Extracted information:
──────────────────────────────
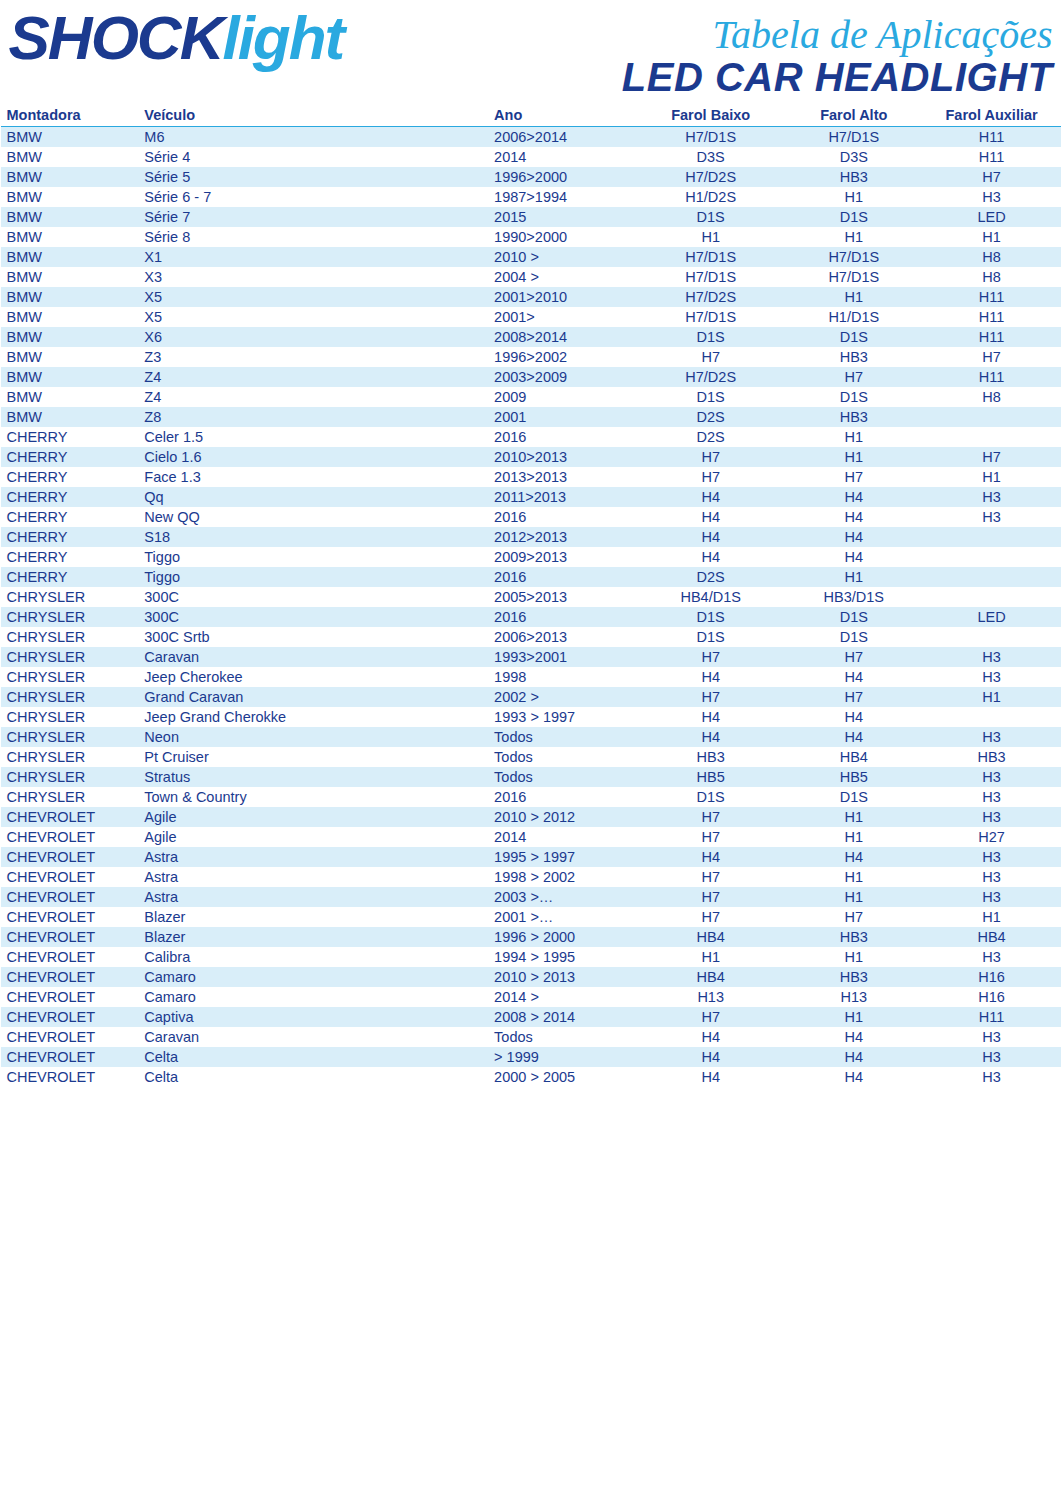SHOCK light
Tabela de Aplicações
LED CAR HEADLIGHT
| Montadora | Veículo | Ano | Farol Baixo | Farol Alto | Farol Auxiliar |
| --- | --- | --- | --- | --- | --- |
| BMW | M6 | 2006>2014 | H7/D1S | H7/D1S | H11 |
| BMW | Série 4 | 2014 | D3S | D3S | H11 |
| BMW | Série 5 | 1996>2000 | H7/D2S | HB3 | H7 |
| BMW | Série 6 - 7 | 1987>1994 | H1/D2S | H1 | H3 |
| BMW | Série 7 | 2015 | D1S | D1S | LED |
| BMW | Série 8 | 1990>2000 | H1 | H1 | H1 |
| BMW | X1 | 2010 > | H7/D1S | H7/D1S | H8 |
| BMW | X3 | 2004 > | H7/D1S | H7/D1S | H8 |
| BMW | X5 | 2001>2010 | H7/D2S | H1 | H11 |
| BMW | X5 | 2001> | H7/D1S | H1/D1S | H11 |
| BMW | X6 | 2008>2014 | D1S | D1S | H11 |
| BMW | Z3 | 1996>2002 | H7 | HB3 | H7 |
| BMW | Z4 | 2003>2009 | H7/D2S | H7 | H11 |
| BMW | Z4 | 2009 | D1S | D1S | H8 |
| BMW | Z8 | 2001 | D2S | HB3 | |
| CHERRY | Celer 1.5 | 2016 | D2S | H1 | |
| CHERRY | Cielo 1.6 | 2010>2013 | H7 | H1 | H7 |
| CHERRY | Face 1.3 | 2013>2013 | H7 | H7 | H1 |
| CHERRY | Qq | 2011>2013 | H4 | H4 | H3 |
| CHERRY | New QQ | 2016 | H4 | H4 | H3 |
| CHERRY | S18 | 2012>2013 | H4 | H4 | |
| CHERRY | Tiggo | 2009>2013 | H4 | H4 | |
| CHERRY | Tiggo | 2016 | D2S | H1 | |
| CHRYSLER | 300C | 2005>2013 | HB4/D1S | HB3/D1S | |
| CHRYSLER | 300C | 2016 | D1S | D1S | LED |
| CHRYSLER | 300C Srtb | 2006>2013 | D1S | D1S | |
| CHRYSLER | Caravan | 1993>2001 | H7 | H7 | H3 |
| CHRYSLER | Jeep Cherokee | 1998 | H4 | H4 | H3 |
| CHRYSLER | Grand Caravan | 2002 > | H7 | H7 | H1 |
| CHRYSLER | Jeep Grand Cherokke | 1993 > 1997 | H4 | H4 | |
| CHRYSLER | Neon | Todos | H4 | H4 | H3 |
| CHRYSLER | Pt Cruiser | Todos | HB3 | HB4 | HB3 |
| CHRYSLER | Stratus | Todos | HB5 | HB5 | H3 |
| CHRYSLER | Town & Country | 2016 | D1S | D1S | H3 |
| CHEVROLET | Agile | 2010 > 2012 | H7 | H1 | H3 |
| CHEVROLET | Agile | 2014 | H7 | H1 | H27 |
| CHEVROLET | Astra | 1995 > 1997 | H4 | H4 | H3 |
| CHEVROLET | Astra | 1998 > 2002 | H7 | H1 | H3 |
| CHEVROLET | Astra | 2003 >… | H7 | H1 | H3 |
| CHEVROLET | Blazer | 2001 >… | H7 | H7 | H1 |
| CHEVROLET | Blazer | 1996 > 2000 | HB4 | HB3 | HB4 |
| CHEVROLET | Calibra | 1994 > 1995 | H1 | H1 | H3 |
| CHEVROLET | Camaro | 2010 > 2013 | HB4 | HB3 | H16 |
| CHEVROLET | Camaro | 2014 > | H13 | H13 | H16 |
| CHEVROLET | Captiva | 2008 > 2014 | H7 | H1 | H11 |
| CHEVROLET | Caravan | Todos | H4 | H4 | H3 |
| CHEVROLET | Celta | > 1999 | H4 | H4 | H3 |
| CHEVROLET | Celta | 2000 > 2005 | H4 | H4 | H3 |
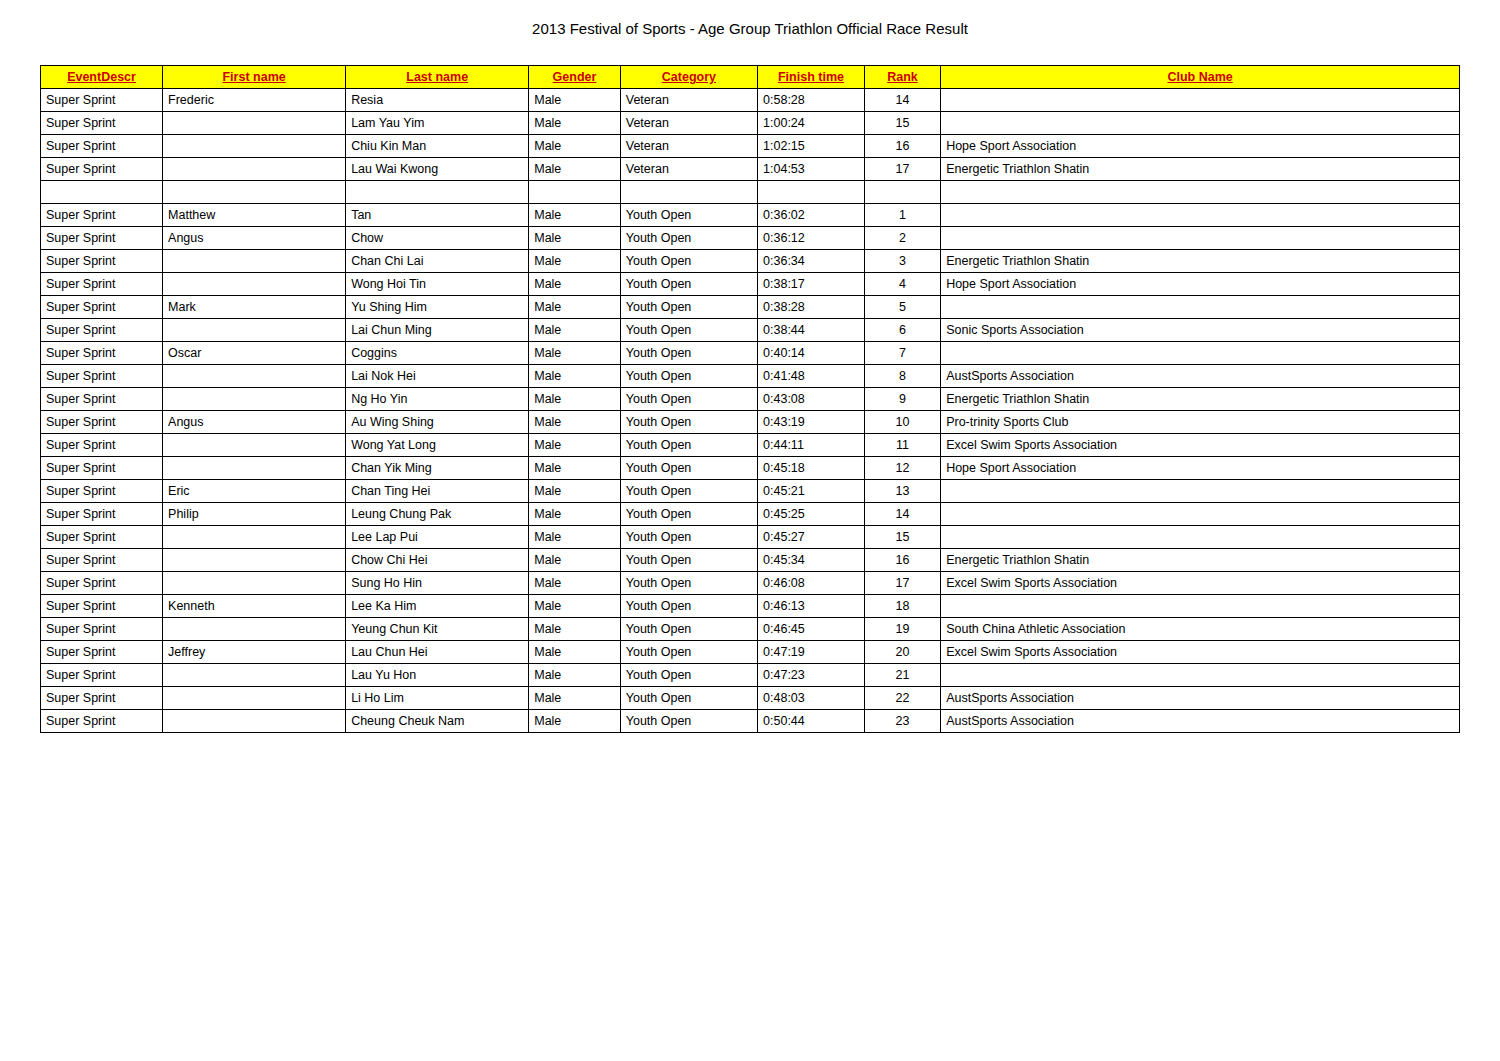2013 Festival of Sports - Age Group Triathlon Official Race Result
| EventDescr | First name | Last name | Gender | Category | Finish time | Rank | Club Name |
| --- | --- | --- | --- | --- | --- | --- | --- |
| Super Sprint | Frederic | Resia | Male | Veteran | 0:58:28 | 14 | |
| Super Sprint | | Lam Yau Yim | Male | Veteran | 1:00:24 | 15 | |
| Super Sprint | | Chiu Kin Man | Male | Veteran | 1:02:15 | 16 | Hope Sport Association |
| Super Sprint | | Lau Wai Kwong | Male | Veteran | 1:04:53 | 17 | Energetic Triathlon Shatin |
| Super Sprint | Matthew | Tan | Male | Youth Open | 0:36:02 | 1 | |
| Super Sprint | Angus | Chow | Male | Youth Open | 0:36:12 | 2 | |
| Super Sprint | | Chan Chi Lai | Male | Youth Open | 0:36:34 | 3 | Energetic Triathlon Shatin |
| Super Sprint | | Wong Hoi Tin | Male | Youth Open | 0:38:17 | 4 | Hope Sport Association |
| Super Sprint | Mark | Yu Shing Him | Male | Youth Open | 0:38:28 | 5 | |
| Super Sprint | | Lai Chun Ming | Male | Youth Open | 0:38:44 | 6 | Sonic Sports Association |
| Super Sprint | Oscar | Coggins | Male | Youth Open | 0:40:14 | 7 | |
| Super Sprint | | Lai Nok Hei | Male | Youth Open | 0:41:48 | 8 | AustSports Association |
| Super Sprint | | Ng Ho Yin | Male | Youth Open | 0:43:08 | 9 | Energetic Triathlon Shatin |
| Super Sprint | Angus | Au Wing Shing | Male | Youth Open | 0:43:19 | 10 | Pro-trinity Sports Club |
| Super Sprint | | Wong Yat Long | Male | Youth Open | 0:44:11 | 11 | Excel Swim Sports Association |
| Super Sprint | | Chan Yik Ming | Male | Youth Open | 0:45:18 | 12 | Hope Sport Association |
| Super Sprint | Eric | Chan Ting Hei | Male | Youth Open | 0:45:21 | 13 | |
| Super Sprint | Philip | Leung Chung Pak | Male | Youth Open | 0:45:25 | 14 | |
| Super Sprint | | Lee Lap Pui | Male | Youth Open | 0:45:27 | 15 | |
| Super Sprint | | Chow Chi Hei | Male | Youth Open | 0:45:34 | 16 | Energetic Triathlon Shatin |
| Super Sprint | | Sung Ho Hin | Male | Youth Open | 0:46:08 | 17 | Excel Swim Sports Association |
| Super Sprint | Kenneth | Lee Ka Him | Male | Youth Open | 0:46:13 | 18 | |
| Super Sprint | | Yeung Chun Kit | Male | Youth Open | 0:46:45 | 19 | South China Athletic Association |
| Super Sprint | Jeffrey | Lau Chun Hei | Male | Youth Open | 0:47:19 | 20 | Excel Swim Sports Association |
| Super Sprint | | Lau Yu Hon | Male | Youth Open | 0:47:23 | 21 | |
| Super Sprint | | Li Ho Lim | Male | Youth Open | 0:48:03 | 22 | AustSports Association |
| Super Sprint | | Cheung Cheuk Nam | Male | Youth Open | 0:50:44 | 23 | AustSports Association |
──────────────────────────────
Task statement:
Which lines in the listing have the string "Swim"? Pick them out and copy them.

Result of the task:
| Super Sprint | | Wong Yat Long | Male | Youth Open | 0:44:11 | 11 | Excel Swim Sports Association |
| Super Sprint | | Sung Ho Hin | Male | Youth Open | 0:46:08 | 17 | Excel Swim Sports Association |
| Super Sprint | Jeffrey | Lau Chun Hei | Male | Youth Open | 0:47:19 | 20 | Excel Swim Sports Association |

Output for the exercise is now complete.